4.) Tell people they’re doing it wrong.
This one “always” works. You’re a social media master the moment you tell someone else they’re doing it wrong. That’s half of how I got as successful as I am, silly people. I told people they’re doing it wrong. They’d say, “We just want to post links to coupons all day,” and I’d say, “Pshaw! Connect. Try to relate to the people who buy your stuff.” Wrong! I’d call them Wrong! (If you were in my house right now, I’m singing this word out like opera – the music, not the woman who lots millions trying to make a TV station).

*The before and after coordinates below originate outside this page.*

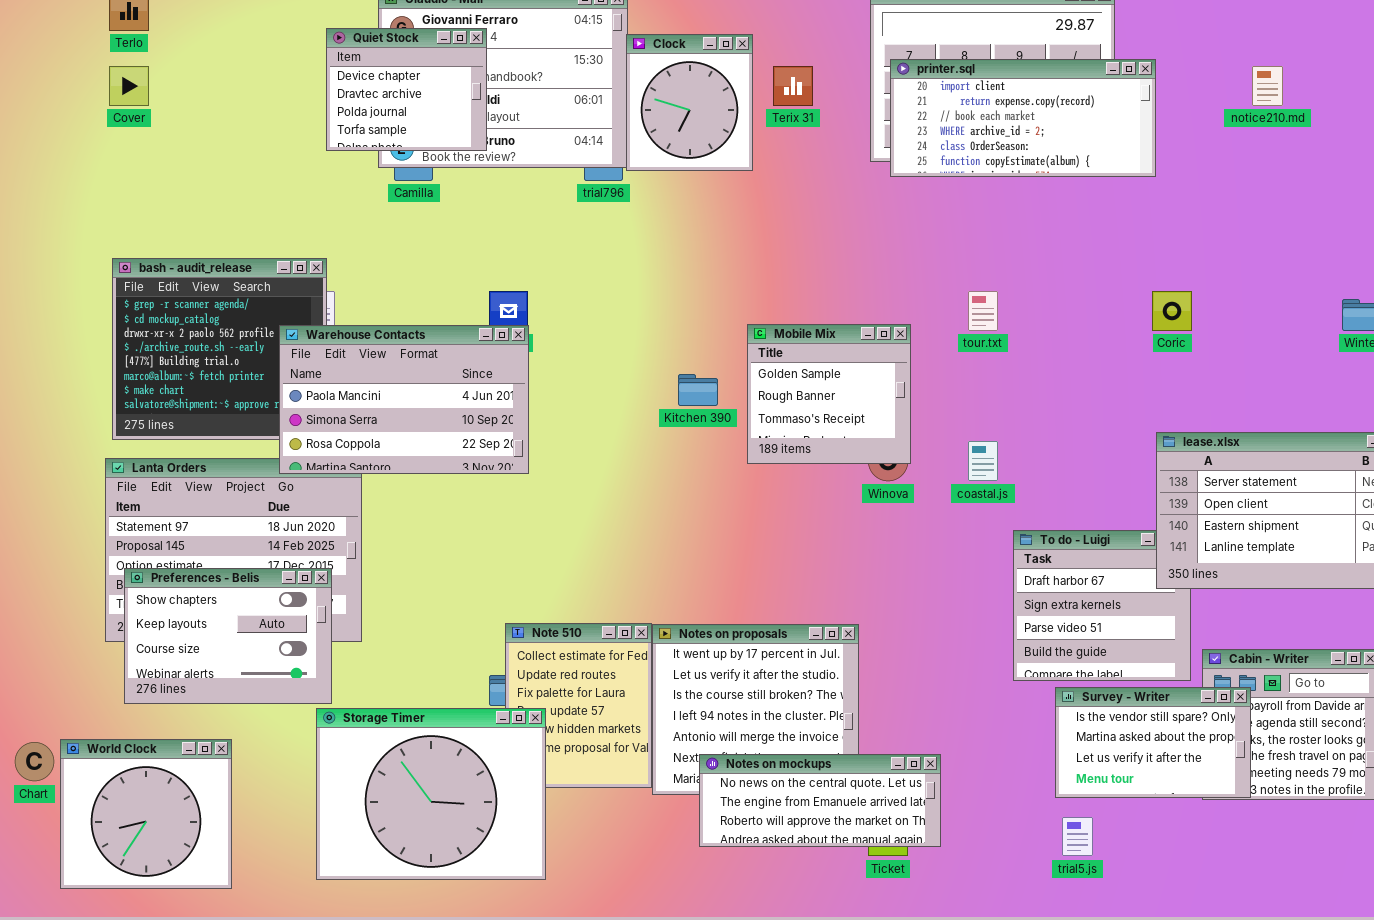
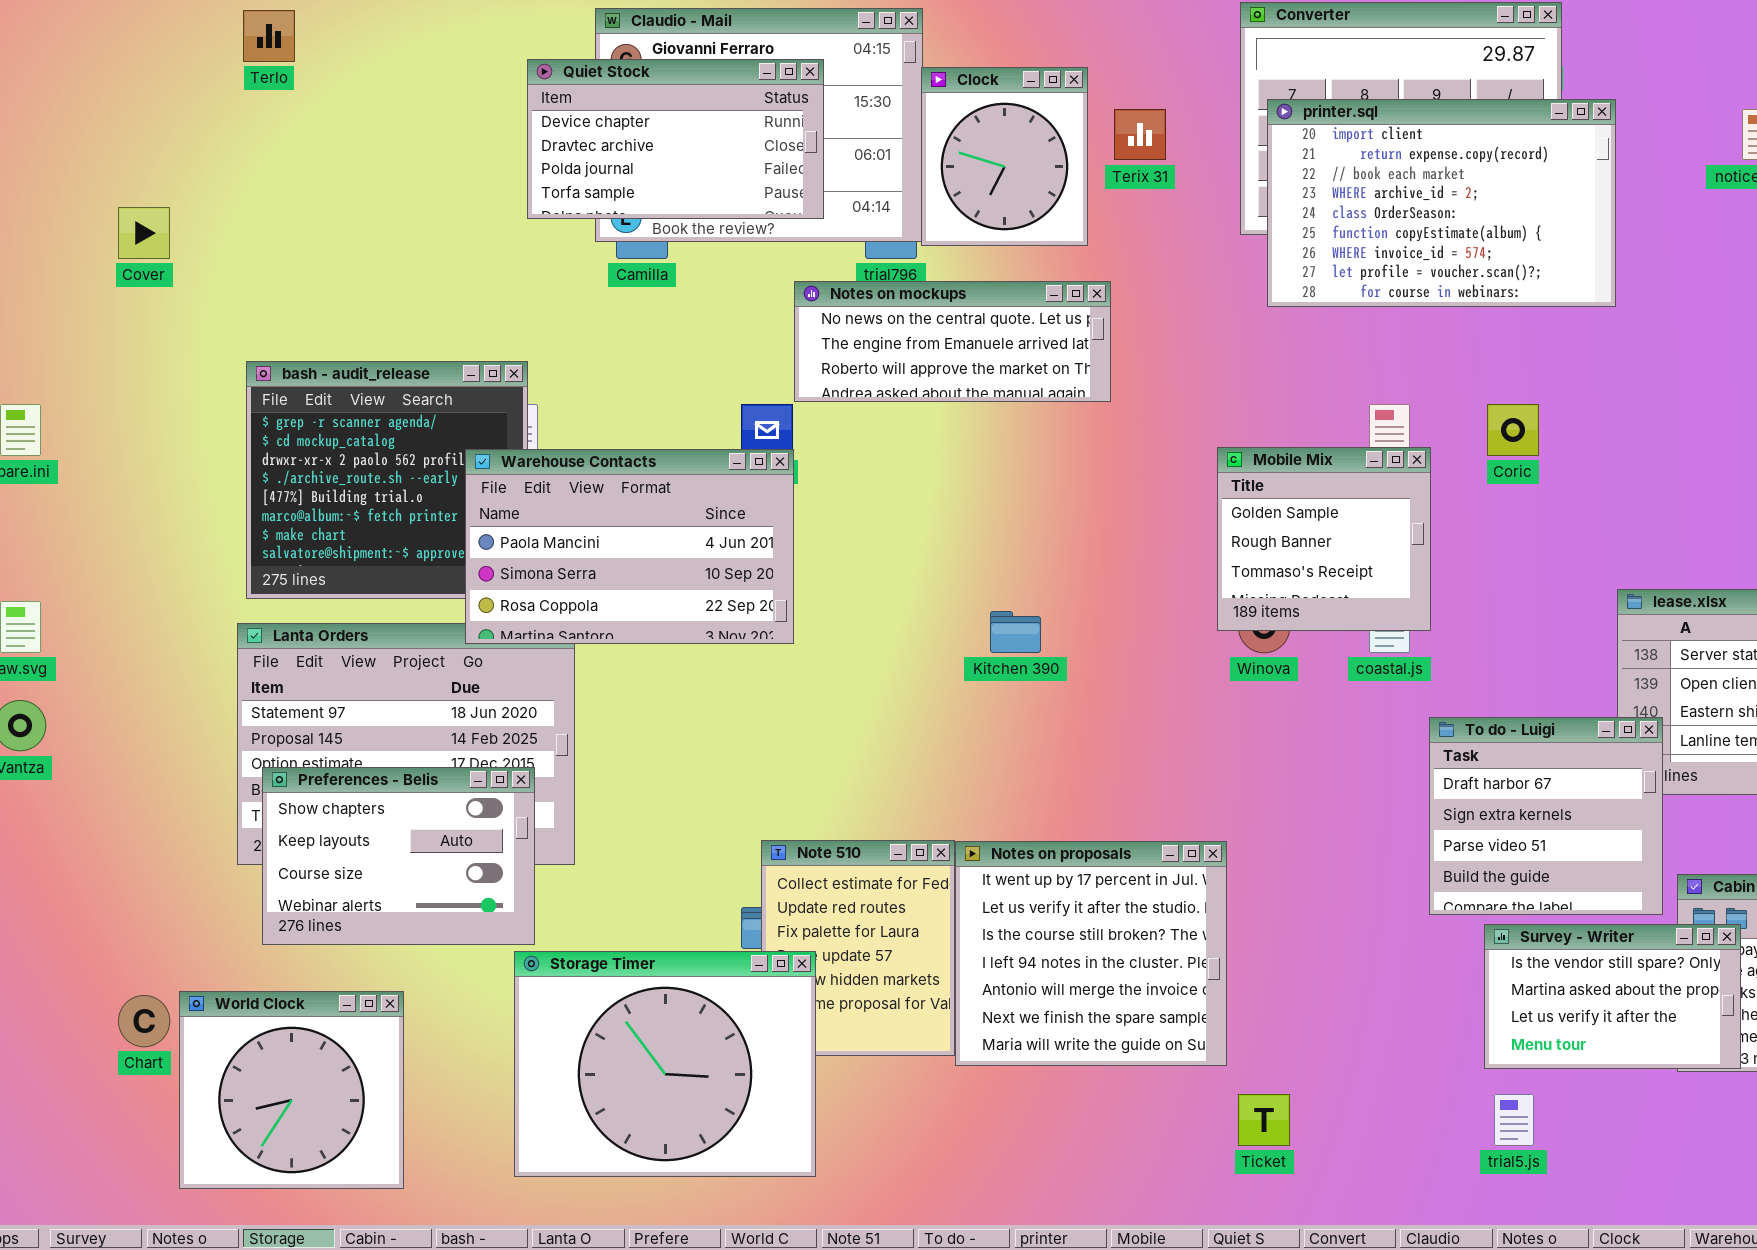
Quiet Stock: [326,28,487,151] -> [527,59,824,219], resized
printer.sql: [890,59,1156,177] -> [1267,99,1616,307], resized
Cover: [109,66,149,106] -> [118,207,170,259], moved
Coric: [1152,291,1192,331] -> [1487,404,1539,456], moved
Mobile Mix: [747,324,911,464] -> [1217,447,1431,631], moved
Kitchen 390: [678,374,718,406] -> [990,611,1041,653], moved
To do - Luigi: [1013,530,1191,681] -> [1429,717,1663,915], raised
Notes on mockups: [699,754,941,847] -> [794,281,1111,402], moved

4a.) Don’t use a technology that’s more than a few months old.
Email? Whatever, Grandpa!
I don’t even think SMS is cool any more. I only send emails in emoji (don’t you dare write back and ask me what it is – you can Bing that stuff!)
5.) Spend the LEAST time possible talking to people.

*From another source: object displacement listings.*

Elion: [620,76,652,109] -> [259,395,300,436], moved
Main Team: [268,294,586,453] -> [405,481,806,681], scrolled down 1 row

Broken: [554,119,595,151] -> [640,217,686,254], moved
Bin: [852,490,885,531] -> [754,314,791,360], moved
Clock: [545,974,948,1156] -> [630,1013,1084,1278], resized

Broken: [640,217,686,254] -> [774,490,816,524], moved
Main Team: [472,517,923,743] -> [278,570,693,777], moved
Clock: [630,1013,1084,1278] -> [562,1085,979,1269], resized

Look for ways to spend the LEAST time possible connecting with people. Instead, find ways to automate as much as possible of your work. Even the stuff like “replying to people.” As if anyone actually has time to reply.
4. Can You Feel It?
Mastery is washing all over your body.
You could probably hit 100 on Klout if you shared what you learned right now.
I pretty much put myself out of business with this newsletter this week.
Man. I should’ve held something back.
I mean, what’s life going to be like now that you’re all social media masters?